** Opening Data to examine block **
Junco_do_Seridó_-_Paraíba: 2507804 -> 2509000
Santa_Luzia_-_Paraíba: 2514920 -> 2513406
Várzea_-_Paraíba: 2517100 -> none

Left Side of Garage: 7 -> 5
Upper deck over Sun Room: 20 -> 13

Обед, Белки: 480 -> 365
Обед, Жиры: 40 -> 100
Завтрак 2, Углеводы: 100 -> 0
** Closing Data to examine block **
** Opening Data to examine block **
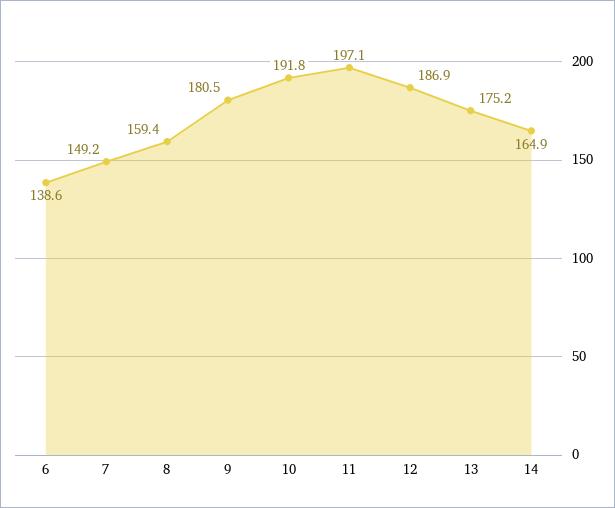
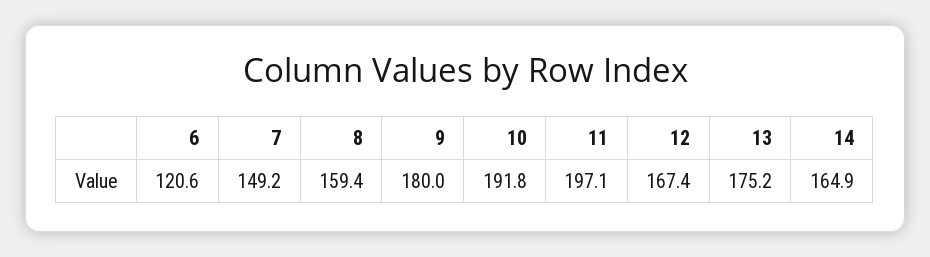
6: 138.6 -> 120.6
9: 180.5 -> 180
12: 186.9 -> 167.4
** Closing Data to examine block **
* _Your task_
All lines above between those holding "Junco_do_Seridó_-_Paraíba: 2507804 -> 2509000" and "Завтрак 2, Углеводы: 100 -> 0", inclusive, must be set down unchanged, and no other line may be included.

* _Solution to the problem_
Junco_do_Seridó_-_Paraíba: 2507804 -> 2509000
Santa_Luzia_-_Paraíba: 2514920 -> 2513406
Várzea_-_Paraíba: 2517100 -> none

Left Side of Garage: 7 -> 5
Upper deck over Sun Room: 20 -> 13

Обед, Белки: 480 -> 365
Обед, Жиры: 40 -> 100
Завтрак 2, Углеводы: 100 -> 0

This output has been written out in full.